━━━ Excerto ━━━

Poderíamos aprofundar a análise em cada país, mas isso tornaria o texto por demais extenso. De forma breve e resumida o México é uma região de nosso continente que concentra uma grande potencialidade revolucionária, o Exército Zapatista de Libertação Nacional – EZLN é uma realidade, uma força política que é fortalecida (aí reside a contradição) pelas políticas econômicas que formam um massa de miseráveis que não encontram alternativa, senão lutar contra o sistema. Ao ser indagado há poucos dias sobre o MST, no Brasil e o governo Lula, Marcos foi categórico: o governo Lula é a alternativa que os EUA têm para a América latina! Há uma dicotomia entre as demandas dos movimentos sociais e a política implementada pelo governo petista. Perguntado se acreditava que o MST poderia estar prestes a dar o “salto qualitativo” dos zapatistas, Sub-Comandante Marcos foi objetivo: Sim!
Nosso país tem seus avanços frente à política neoliberal. A década de 1990 para o Brasil foi a década da destruição. Iludidos pelo plano real, pelo tetra, pelo tenta, pela mídia e pelo discurso de FHC: “O Brasil tem de se preparar para a globalização, pois ela é um fenômeno inevitável”, nosso país deixou de ser país (se é que um dia o foi). Bancos se apoderaram de nosso sistema econômico e, pior, de nosso sistema político. A privatização foi realizada de forma desmedida e vergonhosa, como exemplo cito a privatização da vale do Rio Doce que causou “espanto” em todo o mundo. Em conseqüência dessa política aumentaram os “contingentes miseráveis e perigosos”.

━━━ Dados do exercício ━━━

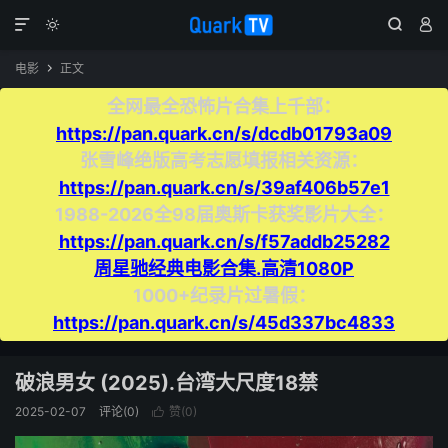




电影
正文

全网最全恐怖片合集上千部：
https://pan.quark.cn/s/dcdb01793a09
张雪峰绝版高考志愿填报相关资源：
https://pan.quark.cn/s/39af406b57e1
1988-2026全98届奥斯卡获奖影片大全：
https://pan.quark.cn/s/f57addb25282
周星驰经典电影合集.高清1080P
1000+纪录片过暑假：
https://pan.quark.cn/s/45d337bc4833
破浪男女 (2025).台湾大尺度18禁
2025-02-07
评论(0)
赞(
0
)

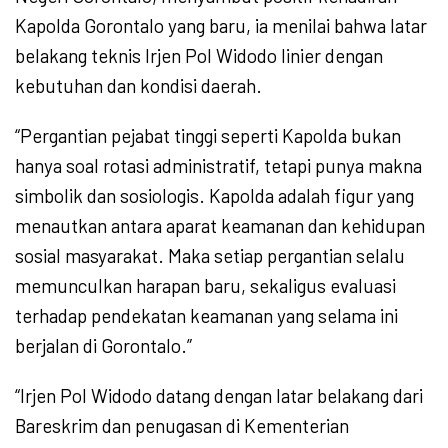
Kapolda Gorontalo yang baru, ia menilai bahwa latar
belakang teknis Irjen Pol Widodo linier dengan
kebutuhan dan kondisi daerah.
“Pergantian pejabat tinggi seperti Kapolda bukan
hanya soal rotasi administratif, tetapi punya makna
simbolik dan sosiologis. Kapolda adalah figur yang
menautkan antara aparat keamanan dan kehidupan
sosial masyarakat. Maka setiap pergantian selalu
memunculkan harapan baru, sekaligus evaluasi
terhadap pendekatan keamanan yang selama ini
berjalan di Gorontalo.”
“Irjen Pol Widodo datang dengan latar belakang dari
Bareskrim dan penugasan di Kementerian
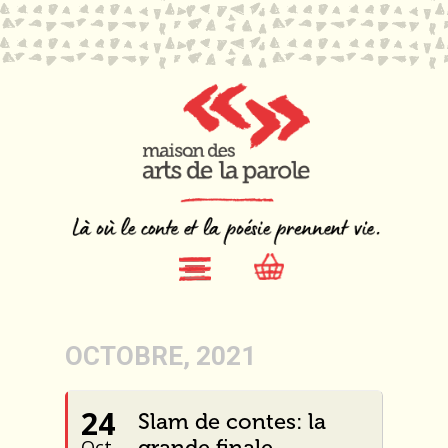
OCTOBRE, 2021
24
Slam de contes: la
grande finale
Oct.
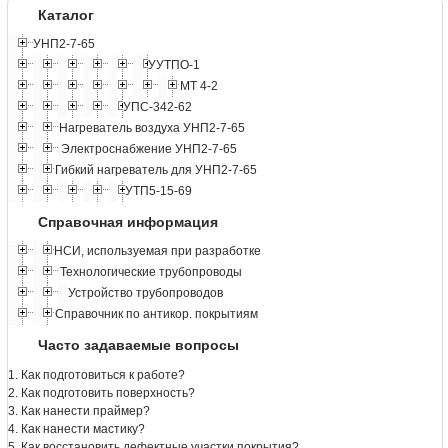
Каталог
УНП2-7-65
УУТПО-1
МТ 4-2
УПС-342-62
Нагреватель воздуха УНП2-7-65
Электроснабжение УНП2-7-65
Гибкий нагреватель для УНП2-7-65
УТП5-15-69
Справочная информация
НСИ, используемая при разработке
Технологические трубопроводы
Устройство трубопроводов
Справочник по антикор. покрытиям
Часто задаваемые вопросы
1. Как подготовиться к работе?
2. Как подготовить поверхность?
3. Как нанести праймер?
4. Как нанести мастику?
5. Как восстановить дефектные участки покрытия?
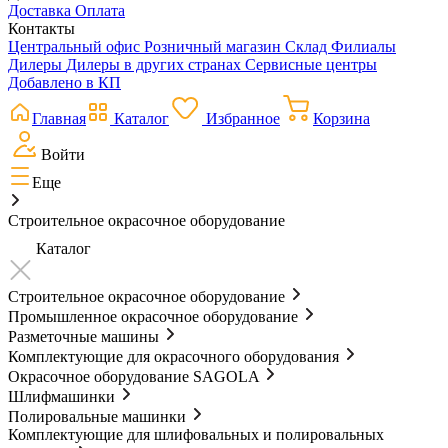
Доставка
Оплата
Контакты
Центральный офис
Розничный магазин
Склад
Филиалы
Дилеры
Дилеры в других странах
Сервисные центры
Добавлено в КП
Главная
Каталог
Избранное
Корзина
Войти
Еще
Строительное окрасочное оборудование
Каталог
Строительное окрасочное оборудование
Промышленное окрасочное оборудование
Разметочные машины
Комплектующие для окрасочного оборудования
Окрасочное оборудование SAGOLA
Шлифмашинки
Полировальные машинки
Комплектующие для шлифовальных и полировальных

━━━

→ Lista de atividades
(1) Reproduza a listagem desde o seu início até a linha que contém "Bareskrim dan penugasan di Kementerian", inclusive, substituindo "Kapolda" por "Kepala Polda" e mantendo todo o restante inalterado. Omita as imagens na resposta.
(2) Retome o excerto sobre a política neoliberal no Brasil e na América Latina a partir do ponto em que ele termina.

→ Respostas das atividades
(1)




电影
正文

全网最全恐怖片合集上千部：
https://pan.quark.cn/s/dcdb01793a09
张雪峰绝版高考志愿填报相关资源：
https://pan.quark.cn/s/39af406b57e1
1988-2026全98届奥斯卡获奖影片大全：
https://pan.quark.cn/s/f57addb25282
周星驰经典电影合集.高清1080P
1000+纪录片过暑假：
https://pan.quark.cn/s/45d337bc4833
破浪男女 (2025).台湾大尺度18禁
2025-02-07
评论(0)
赞(
0
)

Kepala Polda Gorontalo yang baru, ia menilai bahwa latar
belakang teknis Irjen Pol Widodo linier dengan
kebutuhan dan kondisi daerah.
“Pergantian pejabat tinggi seperti Kepala Polda bukan
hanya soal rotasi administratif, tetapi punya makna
simbolik dan sosiologis. Kepala Polda adalah figur yang
menautkan antara aparat keamanan dan kehidupan
sosial masyarakat. Maka setiap pergantian selalu
memunculkan harapan baru, sekaligus evaluasi
terhadap pendekatan keamanan yang selama ini
berjalan di Gorontalo.”
“Irjen Pol Widodo datang dengan latar belakang dari
Bareskrim dan penugasan di Kementerian

(2)
O Movimento dos Trabalhadores Rurais Sem Terra – MST é, sem dúvida, o maior ponto de referência do Brasil quando se pensa a luta de classes. Organizado em quase todos os estados desse imenso país, o MST organiza trabalhadores urbanos (que um dia tiveram seu vínculo com a terra, mas foram expulsos), camponeses, pequenos agricultores em forma de movimento pela reforma agrária. O projeto de reforma agrária proposto pelo movimento é, na verdade, um projeto de nação, baseado em novas formas de relação produtiva, cresce a cada mobilização, é perseguido pela mídia, mas mesmo assim continua a construir a dignidade no campo.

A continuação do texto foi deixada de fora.